# Stated exercise 1
Convert the listing below, from its first line through the line containing "genus: Dactylis", into a JSON list of strings with one string per line, leaving out any blank lines.
-- Start Passage provided --
# 12 week log book - some advice please.



## Southcoastdriver (Sep 24, 2018)

Hey all, currently filling out the 12 week log book for tax purposes.
Can anyone assist with this query - at the end when I work out the uber / private percentage ratio, do I include the mileage to the uber pick up, or is it strictly the uber trip from start to finish?
Cheers in advance for the advice.


----------



## Jack Malarkey (Jan 11, 2016)

Southcoastdriver said:


> Hey all, currently filling out the 12 week log book for tax purposes.
> Can anyone assist with this query - at the end when I work out the uber / private percentage ratio, do I include the mileage to the uber pick up, or is it strictly the uber trip from start to finish?
> Cheers in advance for the advice.


Yes, you include the distance to the Uber pick-up.


----------



## RoboRider (Aug 26, 2018)

Jack Malarkey said:


> Yes, you include the distance to the Uber pick-up.


In fact, assuming you are doing your trips solely for rideshare (i.e. not just on the way too and from your normal place of work) you can count every KM from when you leave home to when you get back as business miles. If you are doing it on way to and from work it gets a bit more complicated as ATO take the view that primary purpose of travel is not for Uber so you can only claim the KM from when you accept a job to when you finish it.


----------



## WestSydGuy (Jun 7, 2018)

Gina's example may make it clearer to you, for how to log mileage: https://www.ato.gov.au/general/ride...nchor=Trackingcarexpenses#Trackingcarexpenses

https://www.etax.com.au/download-etax-resources/ has a car logbook example, this is the level of info the ATO should be happy with.

If you'd like to, an app such as app and device such as https://www.gofar.co/ for $99 from a Sydney company, is recommended by myself, and a few other drivers. Then the logbook info is automatic.

Plenty of drivers, that have microsoft windows, make use of This handy program by Ridcam


----------
-- End Passage provided --
-- Start Data in this exercise --
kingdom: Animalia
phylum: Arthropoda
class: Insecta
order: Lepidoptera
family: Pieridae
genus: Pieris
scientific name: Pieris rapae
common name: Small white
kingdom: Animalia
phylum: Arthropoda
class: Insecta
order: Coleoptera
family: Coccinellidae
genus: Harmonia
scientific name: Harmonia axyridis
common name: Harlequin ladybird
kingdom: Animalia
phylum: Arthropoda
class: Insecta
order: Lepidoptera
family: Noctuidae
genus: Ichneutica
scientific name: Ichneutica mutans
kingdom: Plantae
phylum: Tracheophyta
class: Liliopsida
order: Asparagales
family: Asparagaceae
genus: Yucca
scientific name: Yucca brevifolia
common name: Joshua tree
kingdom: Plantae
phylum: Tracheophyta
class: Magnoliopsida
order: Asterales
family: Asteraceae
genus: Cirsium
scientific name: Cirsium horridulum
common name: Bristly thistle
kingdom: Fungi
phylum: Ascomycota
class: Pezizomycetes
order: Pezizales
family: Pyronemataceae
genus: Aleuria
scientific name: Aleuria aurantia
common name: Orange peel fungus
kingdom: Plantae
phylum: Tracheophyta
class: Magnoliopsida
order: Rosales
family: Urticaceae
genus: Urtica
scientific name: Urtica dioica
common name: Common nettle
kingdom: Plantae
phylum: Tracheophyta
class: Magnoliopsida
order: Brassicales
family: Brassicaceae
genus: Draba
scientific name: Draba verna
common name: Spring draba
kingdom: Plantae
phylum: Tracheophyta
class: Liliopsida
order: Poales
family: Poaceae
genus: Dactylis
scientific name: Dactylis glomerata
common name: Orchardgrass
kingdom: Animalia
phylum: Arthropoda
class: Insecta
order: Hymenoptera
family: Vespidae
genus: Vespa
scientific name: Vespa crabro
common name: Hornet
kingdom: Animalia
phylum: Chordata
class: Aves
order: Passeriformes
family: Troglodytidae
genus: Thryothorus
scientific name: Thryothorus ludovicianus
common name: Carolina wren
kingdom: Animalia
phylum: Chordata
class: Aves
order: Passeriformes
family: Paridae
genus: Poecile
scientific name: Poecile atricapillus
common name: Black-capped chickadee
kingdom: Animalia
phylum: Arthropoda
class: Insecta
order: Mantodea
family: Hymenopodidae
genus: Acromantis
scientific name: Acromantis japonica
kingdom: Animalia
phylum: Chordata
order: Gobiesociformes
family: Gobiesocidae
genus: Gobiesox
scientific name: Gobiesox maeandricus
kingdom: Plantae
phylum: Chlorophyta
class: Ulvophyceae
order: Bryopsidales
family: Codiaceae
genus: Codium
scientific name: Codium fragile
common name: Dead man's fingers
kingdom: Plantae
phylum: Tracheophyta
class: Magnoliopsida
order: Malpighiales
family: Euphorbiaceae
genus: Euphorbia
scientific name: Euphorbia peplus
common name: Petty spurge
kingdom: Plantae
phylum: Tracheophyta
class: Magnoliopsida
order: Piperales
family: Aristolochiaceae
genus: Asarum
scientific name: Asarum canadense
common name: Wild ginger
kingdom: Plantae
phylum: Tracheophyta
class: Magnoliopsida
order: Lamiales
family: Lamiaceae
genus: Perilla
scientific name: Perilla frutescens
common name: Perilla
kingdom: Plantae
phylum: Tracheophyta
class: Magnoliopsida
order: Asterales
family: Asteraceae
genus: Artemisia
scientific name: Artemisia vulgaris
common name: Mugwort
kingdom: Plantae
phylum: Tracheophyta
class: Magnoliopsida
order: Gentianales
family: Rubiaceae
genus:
-- End Data in this exercise --
# Stated exercise 2
Answer these about the forum thread on the 12 week log book:
(a) According to Jack Malarkey, should the distance to the Uber pick-up be included?
(b) For someone doing Uber trips on the way to and from work, which kilometers does RoboRider say can be claimed?
(c) What price does WestSydGuy give for the gofar.co option?

# Exercise solution 1
[
  "kingdom: Animalia",
  "phylum: Arthropoda",
  "class: Insecta",
  "order: Lepidoptera",
  "family: Pieridae",
  "genus: Pieris",
  "scientific name: Pieris rapae",
  "common name: Small white",
  "kingdom: Animalia",
  "phylum: Arthropoda",
  "class: Insecta",
  "order: Coleoptera",
  "family: Coccinellidae",
  "genus: Harmonia",
  "scientific name: Harmonia axyridis",
  "common name: Harlequin ladybird",
  "kingdom: Animalia",
  "phylum: Arthropoda",
  "class: Insecta",
  "order: Lepidoptera",
  "family: Noctuidae",
  "genus: Ichneutica",
  "scientific name: Ichneutica mutans",
  "kingdom: Plantae",
  "phylum: Tracheophyta",
  "class: Liliopsida",
  "order: Asparagales",
  "family: Asparagaceae",
  "genus: Yucca",
  "scientific name: Yucca brevifolia",
  "common name: Joshua tree",
  "kingdom: Plantae",
  "phylum: Tracheophyta",
  "class: Magnoliopsida",
  "order: Asterales",
  "family: Asteraceae",
  "genus: Cirsium",
  "scientific name: Cirsium horridulum",
  "common name: Bristly thistle",
  "kingdom: Fungi",
  "phylum: Ascomycota",
  "class: Pezizomycetes",
  "order: Pezizales",
  "family: Pyronemataceae",
  "genus: Aleuria",
  "scientific name: Aleuria aurantia",
  "common name: Orange peel fungus",
  "kingdom: Plantae",
  "phylum: Tracheophyta",
  "class: Magnoliopsida",
  "order: Rosales",
  "family: Urticaceae",
  "genus: Urtica",
  "scientific name: Urtica dioica",
  "common name: Common nettle",
  "kingdom: Plantae",
  "phylum: Tracheophyta",
  "class: Magnoliopsida",
  "order: Brassicales",
  "family: Brassicaceae",
  "genus: Draba",
  "scientific name: Draba verna",
  "common name: Spring draba",
  "kingdom: Plantae",
  "phylum: Tracheophyta",
  "class: Liliopsida",
  "order: Poales",
  "family: Poaceae",
  "genus: Dactylis"
]

# Exercise solution 2
(a) Yes, the distance to the Uber pick-up is included.
(b) Only the kilometers from when a job is accepted to when it is finished.
(c) $99.